** Text section **
——————

Mars Is Closest to Earth in 11 Years on Monday: What to Expect
Time to tune up your telescopes! Mars is at its closest to Earth in 11 years on Monday (May 30), providing a great closer to Memorial Day events.
Even if you're too busy doing other things that night to gaze at the Red Planet, you'll still get a good chance for at least two weeks. While Mars is technically at its closest on Monday at 47.2 million miles (76 million kilometers) from Earth, it will remain closer than 48 million miles (77.2 million km) up until June 12.
"Just look southeast after the end of twilight, and you can't miss it," Alan MacRobert, a senior editor of Sky & Telescope magazine, said in a statement. "Mars looks almost scary now, compared to how it normally looks in the sky." [First Mars, Then Saturn - It's An Opposition Party! (Video)]
If bad weather threatens to spoil your Mars experience on Monday, you have a back up. The online Slooh Community Observatory will offer a free live webcast of Mars with its remotely operated telescopes. You can follow the webcast at Slooh.com, beginning at 9 p.m. EDT (0100 GMT). You can also watch the Mars webcast on Space.com here, courtesy of Slooh.

——————

** Data items **
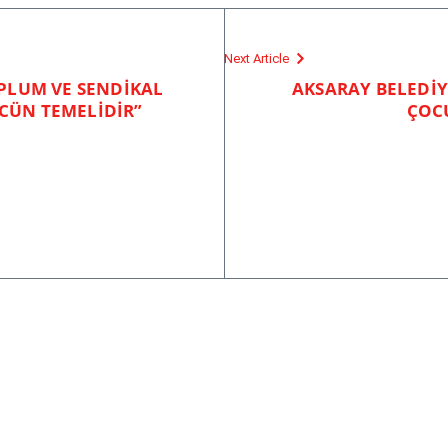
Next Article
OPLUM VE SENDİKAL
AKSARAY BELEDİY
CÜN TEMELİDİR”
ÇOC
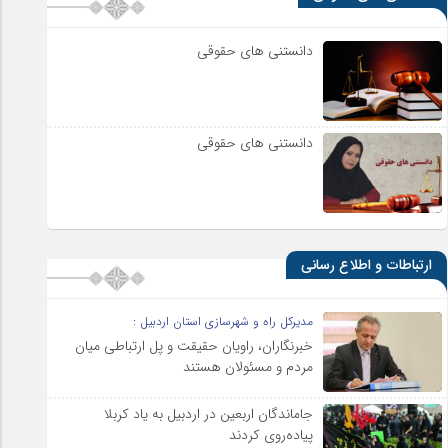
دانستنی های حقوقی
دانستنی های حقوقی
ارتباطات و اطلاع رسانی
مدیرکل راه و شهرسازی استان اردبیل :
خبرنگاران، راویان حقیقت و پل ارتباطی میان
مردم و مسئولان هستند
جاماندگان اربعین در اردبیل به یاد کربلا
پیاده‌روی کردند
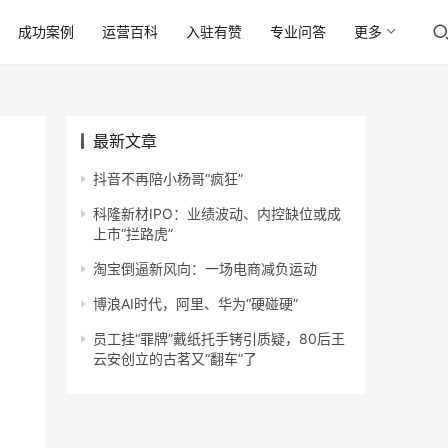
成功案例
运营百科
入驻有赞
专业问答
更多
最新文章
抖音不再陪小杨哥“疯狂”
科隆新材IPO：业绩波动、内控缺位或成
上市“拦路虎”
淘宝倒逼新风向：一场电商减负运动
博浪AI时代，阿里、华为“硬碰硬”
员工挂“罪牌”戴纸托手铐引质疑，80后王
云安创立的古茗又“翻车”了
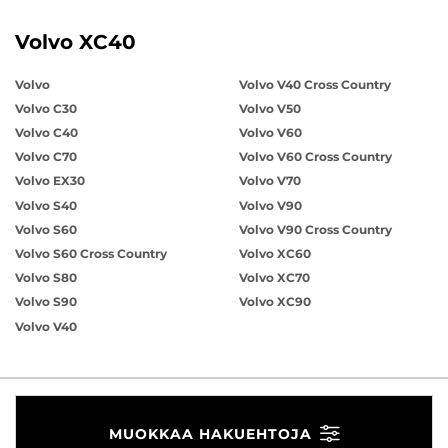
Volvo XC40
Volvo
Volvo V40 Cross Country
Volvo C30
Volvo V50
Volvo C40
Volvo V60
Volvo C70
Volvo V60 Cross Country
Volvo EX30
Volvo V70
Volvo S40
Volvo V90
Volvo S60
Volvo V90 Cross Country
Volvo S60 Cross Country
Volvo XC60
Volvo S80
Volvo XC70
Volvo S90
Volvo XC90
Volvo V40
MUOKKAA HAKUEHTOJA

——————

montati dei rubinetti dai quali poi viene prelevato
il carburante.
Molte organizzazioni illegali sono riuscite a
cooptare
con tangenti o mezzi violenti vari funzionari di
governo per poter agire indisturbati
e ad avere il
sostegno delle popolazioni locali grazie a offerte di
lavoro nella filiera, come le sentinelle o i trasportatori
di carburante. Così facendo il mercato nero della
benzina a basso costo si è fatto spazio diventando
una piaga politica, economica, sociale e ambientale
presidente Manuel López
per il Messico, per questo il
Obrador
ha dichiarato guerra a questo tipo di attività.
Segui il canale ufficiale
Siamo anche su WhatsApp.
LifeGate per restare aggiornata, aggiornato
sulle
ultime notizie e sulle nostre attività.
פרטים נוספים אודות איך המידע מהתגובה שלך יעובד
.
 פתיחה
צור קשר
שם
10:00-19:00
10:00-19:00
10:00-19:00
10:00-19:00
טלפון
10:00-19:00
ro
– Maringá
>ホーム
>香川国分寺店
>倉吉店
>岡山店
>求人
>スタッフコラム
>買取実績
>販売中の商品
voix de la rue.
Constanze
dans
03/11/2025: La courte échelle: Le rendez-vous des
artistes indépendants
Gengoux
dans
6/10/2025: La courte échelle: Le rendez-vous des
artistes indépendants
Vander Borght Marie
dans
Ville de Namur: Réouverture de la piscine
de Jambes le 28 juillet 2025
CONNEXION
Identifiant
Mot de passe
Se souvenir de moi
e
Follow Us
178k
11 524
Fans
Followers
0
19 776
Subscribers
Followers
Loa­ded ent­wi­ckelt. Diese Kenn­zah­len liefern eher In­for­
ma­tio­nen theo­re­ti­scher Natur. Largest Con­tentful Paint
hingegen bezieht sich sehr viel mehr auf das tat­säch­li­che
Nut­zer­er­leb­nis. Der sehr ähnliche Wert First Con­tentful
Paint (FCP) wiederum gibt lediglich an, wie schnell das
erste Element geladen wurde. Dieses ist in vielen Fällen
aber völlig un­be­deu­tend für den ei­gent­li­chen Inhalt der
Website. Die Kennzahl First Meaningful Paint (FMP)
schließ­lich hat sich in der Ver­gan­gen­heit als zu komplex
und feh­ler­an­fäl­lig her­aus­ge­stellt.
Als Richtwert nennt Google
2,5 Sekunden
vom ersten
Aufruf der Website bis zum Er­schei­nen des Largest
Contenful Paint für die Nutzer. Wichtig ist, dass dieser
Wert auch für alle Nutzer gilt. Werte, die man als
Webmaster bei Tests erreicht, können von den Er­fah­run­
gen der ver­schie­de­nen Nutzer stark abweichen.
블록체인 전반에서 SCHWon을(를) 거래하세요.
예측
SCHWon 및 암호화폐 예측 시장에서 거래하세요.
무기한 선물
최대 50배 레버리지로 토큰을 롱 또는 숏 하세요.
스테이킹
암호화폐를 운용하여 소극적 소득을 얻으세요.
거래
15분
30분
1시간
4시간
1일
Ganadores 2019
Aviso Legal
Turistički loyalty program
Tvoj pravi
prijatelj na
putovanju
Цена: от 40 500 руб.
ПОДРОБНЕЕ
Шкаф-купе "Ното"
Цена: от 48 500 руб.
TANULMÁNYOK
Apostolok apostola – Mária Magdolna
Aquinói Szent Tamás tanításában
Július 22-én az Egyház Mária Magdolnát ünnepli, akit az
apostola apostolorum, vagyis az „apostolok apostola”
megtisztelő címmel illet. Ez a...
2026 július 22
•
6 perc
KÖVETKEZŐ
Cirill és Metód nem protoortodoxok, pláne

——————

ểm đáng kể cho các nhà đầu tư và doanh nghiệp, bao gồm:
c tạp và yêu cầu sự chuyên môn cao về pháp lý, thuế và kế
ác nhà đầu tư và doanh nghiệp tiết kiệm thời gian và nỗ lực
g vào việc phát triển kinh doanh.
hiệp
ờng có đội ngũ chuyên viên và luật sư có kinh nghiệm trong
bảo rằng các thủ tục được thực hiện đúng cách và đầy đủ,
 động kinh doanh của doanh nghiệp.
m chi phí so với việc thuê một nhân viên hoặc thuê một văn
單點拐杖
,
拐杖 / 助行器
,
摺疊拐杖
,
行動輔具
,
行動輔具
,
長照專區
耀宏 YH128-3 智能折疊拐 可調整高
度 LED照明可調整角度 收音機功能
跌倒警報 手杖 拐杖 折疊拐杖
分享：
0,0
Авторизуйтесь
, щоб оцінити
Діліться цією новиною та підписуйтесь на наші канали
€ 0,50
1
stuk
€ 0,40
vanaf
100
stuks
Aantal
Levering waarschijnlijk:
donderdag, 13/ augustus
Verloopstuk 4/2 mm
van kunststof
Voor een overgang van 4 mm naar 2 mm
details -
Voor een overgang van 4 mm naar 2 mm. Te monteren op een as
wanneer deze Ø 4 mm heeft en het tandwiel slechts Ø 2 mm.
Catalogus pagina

——————

** To do **
Reproduce the article above about Mars making its closest approach to Earth in 11 years, word for word from start to finish.

** Task response **
Mars Is Closest to Earth in 11 Years on Monday: What to Expect
Time to tune up your telescopes! Mars is at its closest to Earth in 11 years on Monday (May 30), providing a great closer to Memorial Day events.
Even if you're too busy doing other things that night to gaze at the Red Planet, you'll still get a good chance for at least two weeks. While Mars is technically at its closest on Monday at 47.2 million miles (76 million kilometers) from Earth, it will remain closer than 48 million miles (77.2 million km) up until June 12.
"Just look southeast after the end of twilight, and you can't miss it," Alan MacRobert, a senior editor of Sky & Telescope magazine, said in a statement. "Mars looks almost scary now, compared to how it normally looks in the sky." [First Mars, Then Saturn - It's An Opposition Party! (Video)]
If bad weather threatens to spoil your Mars experience on Monday, you have a back up. The online Slooh Community Observatory will offer a free live webcast of Mars with its remotely operated telescopes. You can follow the webcast at Slooh.com, beginning at 9 p.m. EDT (0100 GMT). You can also watch the Mars webcast on Space.com here, courtesy of Slooh.